Task details
Set down every record below exactly as written, but leave out the pictures.
[Data for review Boundary: Start]
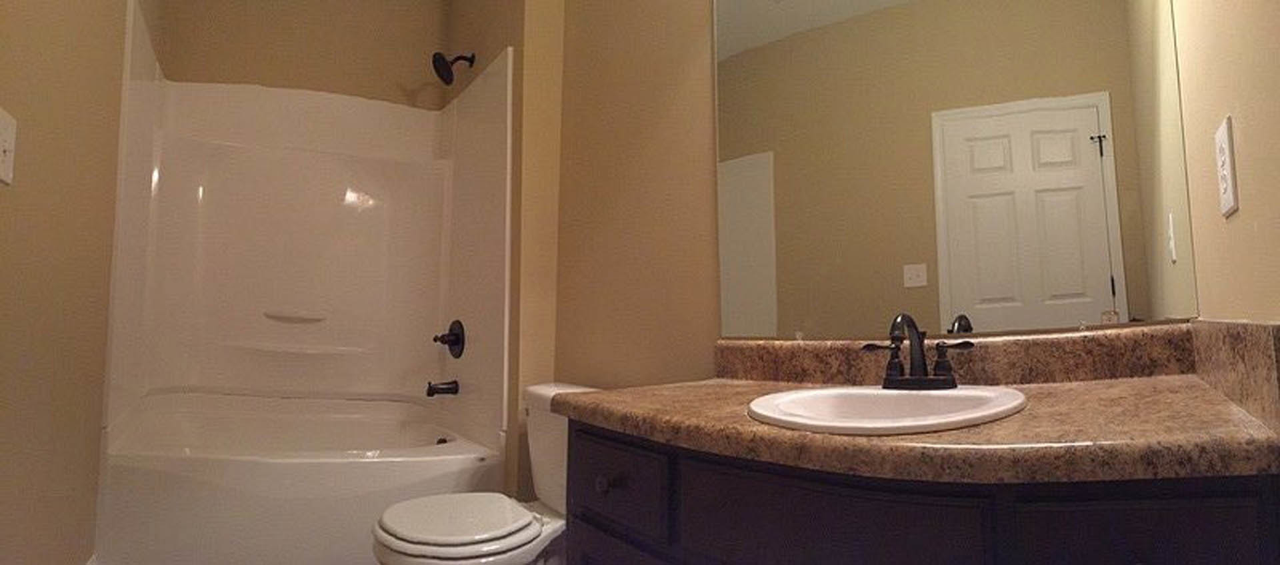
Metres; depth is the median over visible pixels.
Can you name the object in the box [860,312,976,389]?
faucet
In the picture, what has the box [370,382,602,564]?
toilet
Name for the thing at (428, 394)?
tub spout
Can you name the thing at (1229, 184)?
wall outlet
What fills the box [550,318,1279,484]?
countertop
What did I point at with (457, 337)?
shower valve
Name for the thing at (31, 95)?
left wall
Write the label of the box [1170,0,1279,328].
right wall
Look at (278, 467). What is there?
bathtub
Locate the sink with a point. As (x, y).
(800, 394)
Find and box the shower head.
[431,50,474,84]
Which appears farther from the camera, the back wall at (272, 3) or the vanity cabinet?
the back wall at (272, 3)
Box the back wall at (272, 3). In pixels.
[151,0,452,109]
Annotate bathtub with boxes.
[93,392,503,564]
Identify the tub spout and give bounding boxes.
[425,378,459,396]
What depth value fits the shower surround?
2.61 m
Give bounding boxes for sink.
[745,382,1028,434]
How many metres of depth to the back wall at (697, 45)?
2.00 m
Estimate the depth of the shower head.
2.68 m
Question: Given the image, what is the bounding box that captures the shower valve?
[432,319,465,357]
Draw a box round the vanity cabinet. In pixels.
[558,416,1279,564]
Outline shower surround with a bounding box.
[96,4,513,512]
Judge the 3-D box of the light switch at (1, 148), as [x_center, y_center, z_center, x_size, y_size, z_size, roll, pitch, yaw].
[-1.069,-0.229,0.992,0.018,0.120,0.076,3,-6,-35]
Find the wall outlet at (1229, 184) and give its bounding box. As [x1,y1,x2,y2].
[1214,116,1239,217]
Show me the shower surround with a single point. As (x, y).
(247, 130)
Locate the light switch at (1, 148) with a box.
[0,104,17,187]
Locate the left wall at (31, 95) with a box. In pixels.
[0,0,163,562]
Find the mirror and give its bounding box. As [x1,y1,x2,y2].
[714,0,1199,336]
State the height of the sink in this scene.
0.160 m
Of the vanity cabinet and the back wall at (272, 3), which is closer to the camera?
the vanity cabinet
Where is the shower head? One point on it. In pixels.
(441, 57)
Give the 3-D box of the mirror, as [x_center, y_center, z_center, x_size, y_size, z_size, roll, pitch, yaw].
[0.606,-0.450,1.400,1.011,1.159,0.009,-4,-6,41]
[Data for review Boundary: End]
Reply to the task
Metres; depth is the median over visible pixels.
Can you name the object in the box [860,312,976,389]?
faucet
In the picture, what has the box [370,382,602,564]?
toilet
Name for the thing at (428, 394)?
tub spout
Can you name the thing at (1229, 184)?
wall outlet
What fills the box [550,318,1279,484]?
countertop
What did I point at with (457, 337)?
shower valve
Name for the thing at (31, 95)?
left wall
Write the label of the box [1170,0,1279,328].
right wall
Look at (278, 467). What is there?
bathtub
Locate the sink with a point. As (x, y).
(800, 394)
Find and box the shower head.
[431,50,474,84]
Which appears farther from the camera, the back wall at (272, 3) or the vanity cabinet?
the back wall at (272, 3)
Box the back wall at (272, 3). In pixels.
[151,0,452,109]
Annotate bathtub with boxes.
[93,392,503,564]
Identify the tub spout and give bounding boxes.
[425,378,459,396]
What depth value fits the shower surround?
2.61 m
Give bounding boxes for sink.
[745,382,1028,434]
How many metres of depth to the back wall at (697, 45)?
2.00 m
Estimate the depth of the shower head.
2.68 m
Question: Given the image, what is the bounding box that captures the shower valve?
[432,319,465,357]
Draw a box round the vanity cabinet. In pixels.
[558,416,1279,564]
Outline shower surround with a bounding box.
[96,4,513,512]
Judge the 3-D box of the light switch at (1, 148), as [x_center, y_center, z_center, x_size, y_size, z_size, roll, pitch, yaw].
[-1.069,-0.229,0.992,0.018,0.120,0.076,3,-6,-35]
Find the wall outlet at (1229, 184) and give its bounding box. As [x1,y1,x2,y2].
[1214,116,1239,217]
Show me the shower surround with a single point. As (x, y).
(247, 130)
Locate the light switch at (1, 148) with a box.
[0,104,17,187]
Locate the left wall at (31, 95) with a box. In pixels.
[0,0,163,562]
Find the mirror and give its bounding box. As [x1,y1,x2,y2].
[714,0,1199,336]
State the height of the sink in this scene.
0.160 m
Of the vanity cabinet and the back wall at (272, 3), which is closer to the camera?
the vanity cabinet
Where is the shower head? One point on it. In pixels.
(441, 57)
Give the 3-D box of the mirror, as [x_center, y_center, z_center, x_size, y_size, z_size, roll, pitch, yaw].
[0.606,-0.450,1.400,1.011,1.159,0.009,-4,-6,41]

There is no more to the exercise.